Despite countless visits to specialists, incurring tremendous medical bills, and suffering serious strain on their marriage, the Lenaburgs received precious few answers.
“What happened over the course of the next seven years was, we tried to fix everything,” said Lenaburg, describing that dark time. “We were pretty much a complete disaster, a walking disaster, and the interesting part was… nobody else knew…. It was just between us. Because when we left our house, I didn’t want the burden of what we were experiencing to be given to anybody else. It wasn’t their burden to be carrying, it was mine. And that was a mistake, because I wasn’t mature enough to be vulnerable. And I learned that over time. But nobody knew.”
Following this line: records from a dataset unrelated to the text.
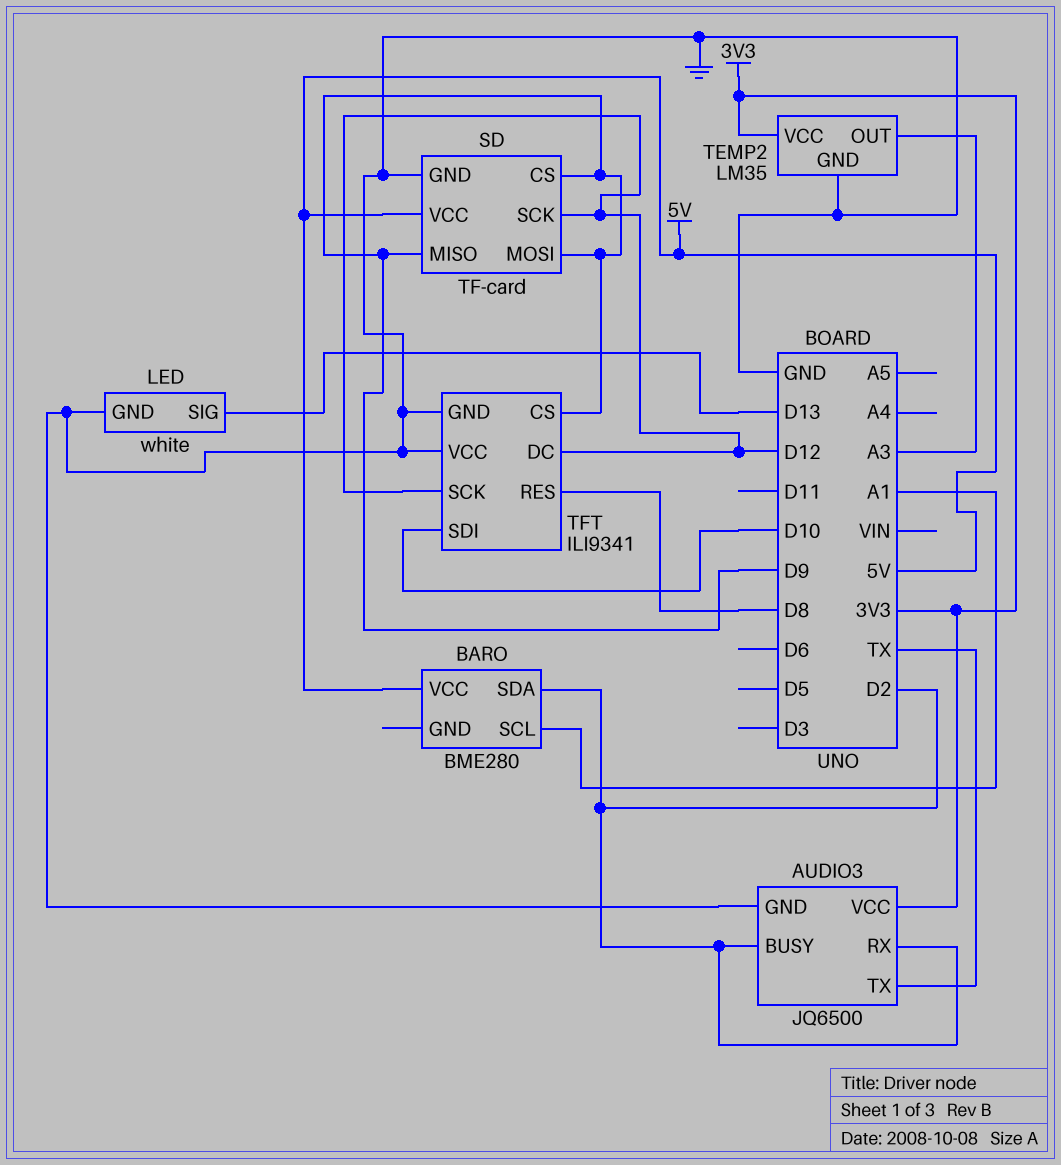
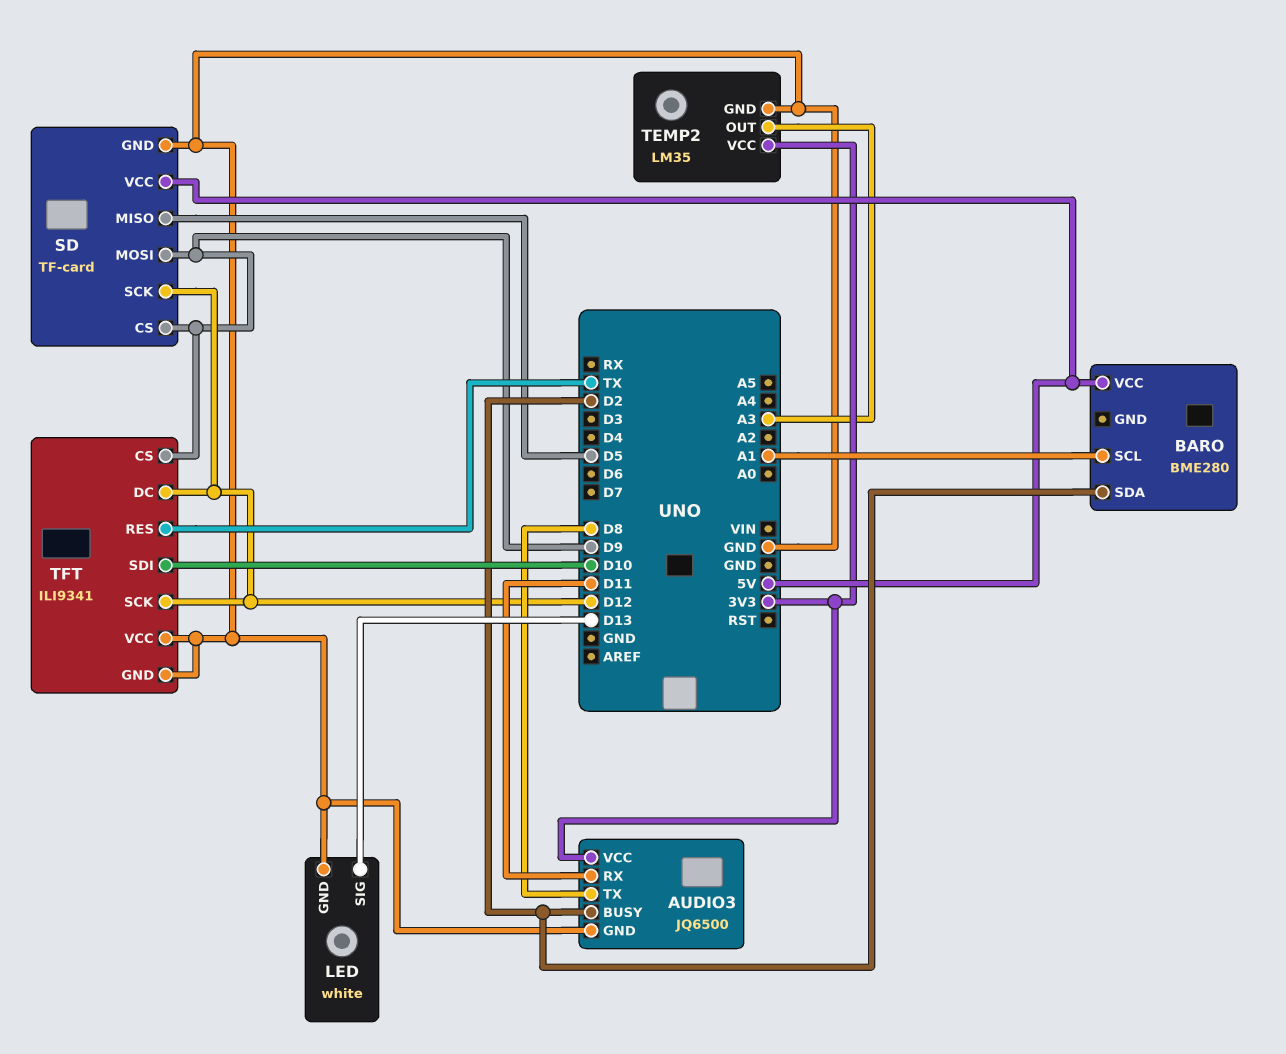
AUDIO3 pin RX: D2 -> D11
AUDIO3 pin TX: TX -> D8
SD pin MISO: D9 -> D5
TFT pin RES: D8 -> TX

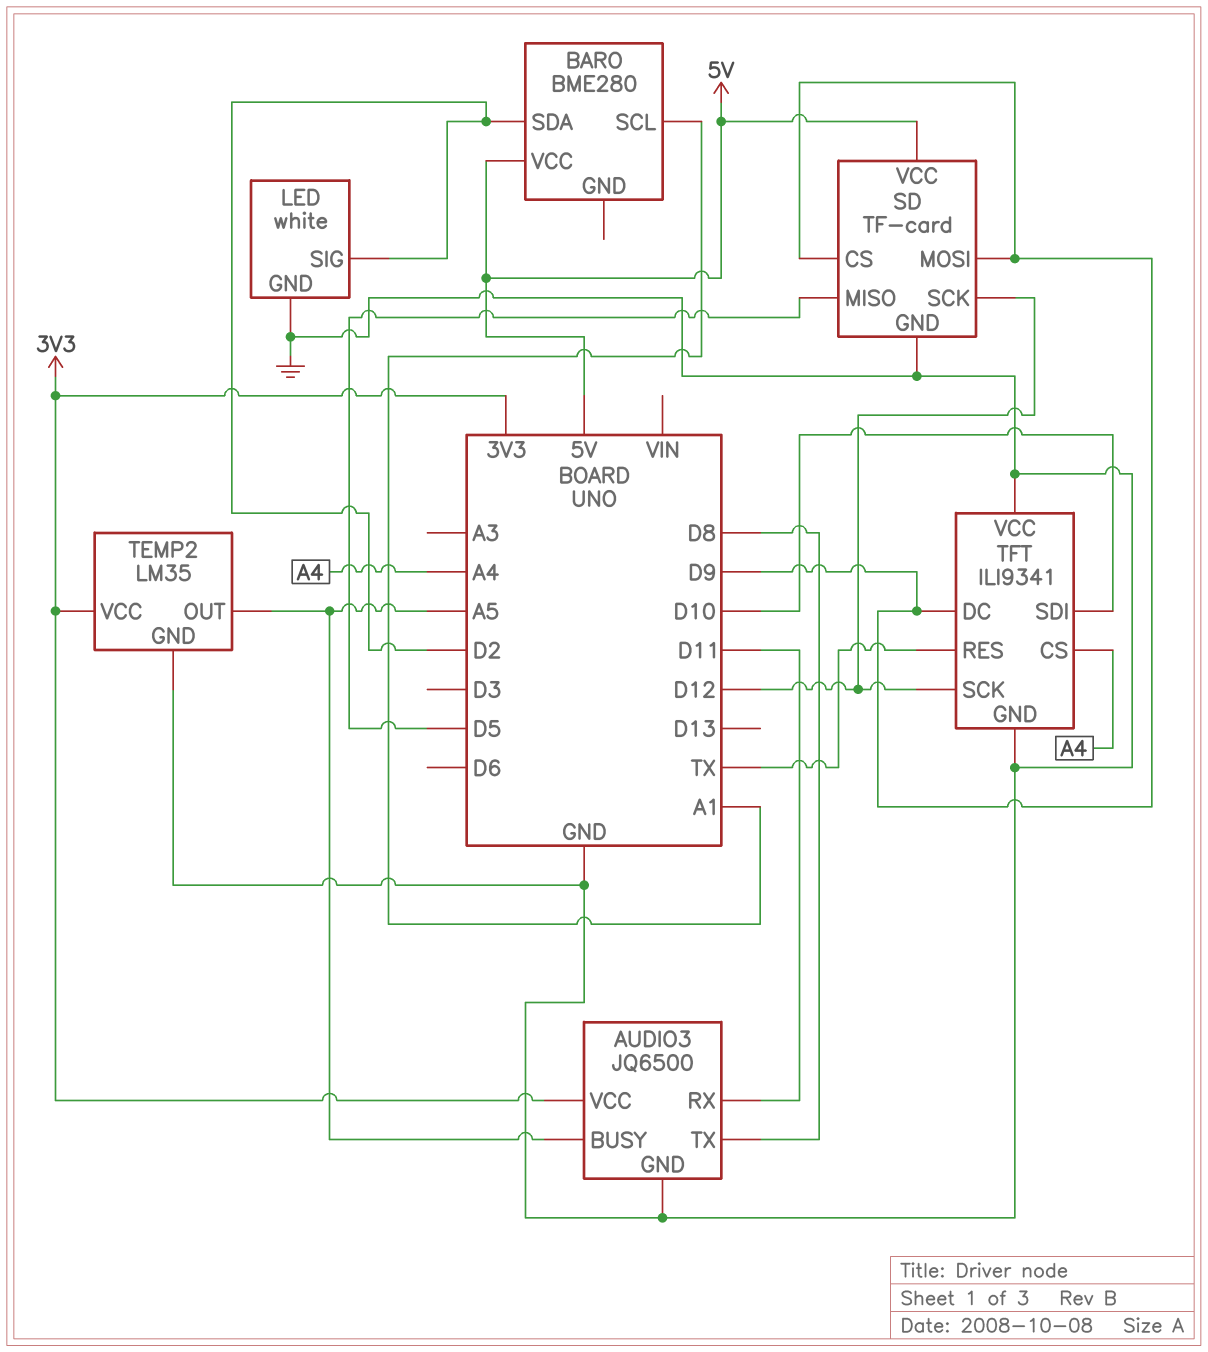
AUDIO3 pin BUSY: D2 -> A5
LED pin SIG: D13 -> D2
TEMP2 pin OUT: A3 -> A5
TFT pin CS: D9 -> A4
TFT pin DC: D12 -> D9

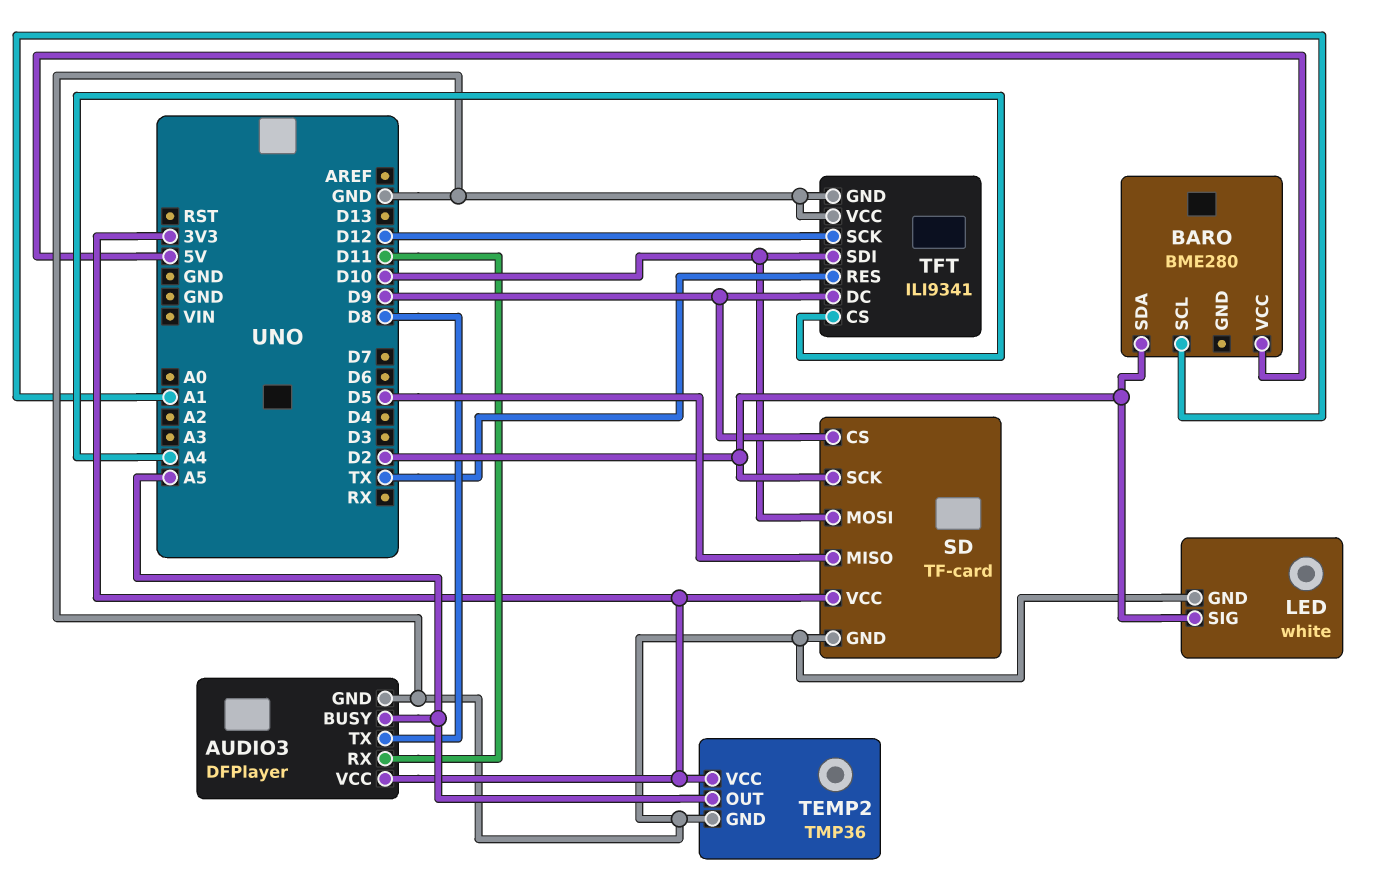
AUDIO3: JQ6500 -> DFPlayer
SD pin MOSI: D9 -> D10
SD pin SCK: D12 -> D2
SD pin VCC: 5V -> 3V3
TEMP2: LM35 -> TMP36

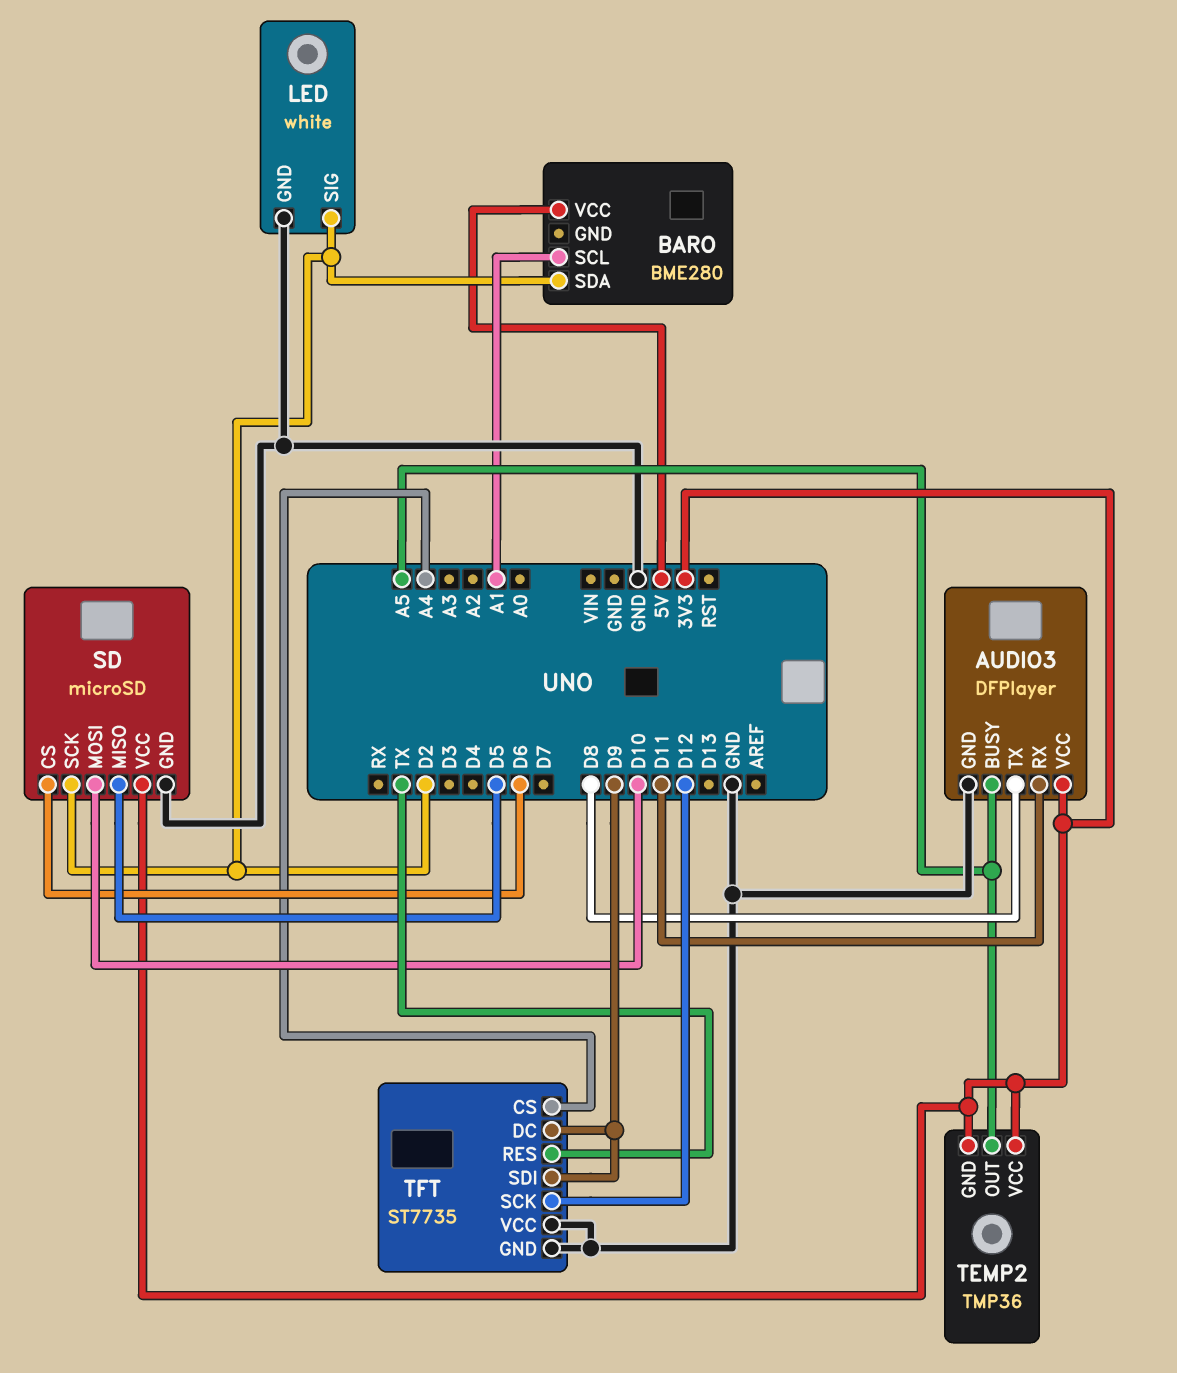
SD: TF-card -> microSD
SD pin CS: D9 -> D6
TEMP2 pin GND: GND -> 3V3
TFT: ILI9341 -> ST7735
TFT pin SDI: D10 -> D9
Then, the family went on pilgrimage in 2000 to Lourdes, France, a Catholic Marian apparition site associated with many testimonials of miraculous medical healings.
“When we went… we had this beautiful profound experience with our daughter — one that healed our hearts but did not heal our child,” said Lenaburg. “We came to understand through that experience… that Courtney was not going to be healed here. We knew that God is a healer, a miracle worker, a way-maker… but we knew that in His plan, it wasn’t that she would be healed here. And so we accepted that.”
“That pilgrimage really changed everything for us,” Lenaburg added. “It revealed to us that our daughter had a purpose and a mission. This is the gift of a disabled child. They are us, turned inside out. You and I spend our entire lives trying to hide what’s going on on the inside… so we walk around and people think we’ve got our stuff together, and inside we’re broken and shattered. Courtney didn’t have that choice. The whole world knew she was ‘broken.’ They saw it. You couldn’t hide it. And therefore she was simply free to be herself.”
Lenaburg believes Courtney “had one job on this earth: to receive love from people and to give love to people. And that’s what she did so beautifully well… Her sole purpose was to show people the face of Christ, that there was nothing that they had to do to earn His love. Nothing. They just needed to receive it.”
Lenaburg went on, “Nobody that ever came into contact with her left without feeling joy, feeling hope, because one smile from this kid would light up the room… She simplified our life and showed us the gift of what a smile is, the gift of laughter, the gift of a hug.”
Lenaburg shared the colorful parts of Courtney’s personality as well. “She hated peas, she hated shoes. She was not a fan of bathtime or getting her hair washed, and she sounded like Chewbacca when she was mad.”
Lenaburg acknowledged that it was both “a joy to care for [Courtney], and extremely hard,” adding:
I had to grieve my daughter’s life the entire time she was alive. I had to grieve what it was that we were missing… and that’s very difficult and very isolating. You just feel like ‘what did I do wrong?’ And sometimes you felt like you were being punished.
But that’s not how God works. God doesn’t make mistakes, He made her to transform my life and my husband’s life and my son’s life. She transformed the community that she was born into, to show them the dignity of the human person.
After 22 years of blessing her family and countless others, Courtney dealt with several months of gradual, progressive decline and passed away peacefully in her mother’s arms on December 27th, 2014.
Now, Lenaburg is sharing the lessons Courtney taught her during their time together, through her speaking and writing and by taking an active role in the fight against physician-assisted suicide in her home state, which directly targets those with disabilities.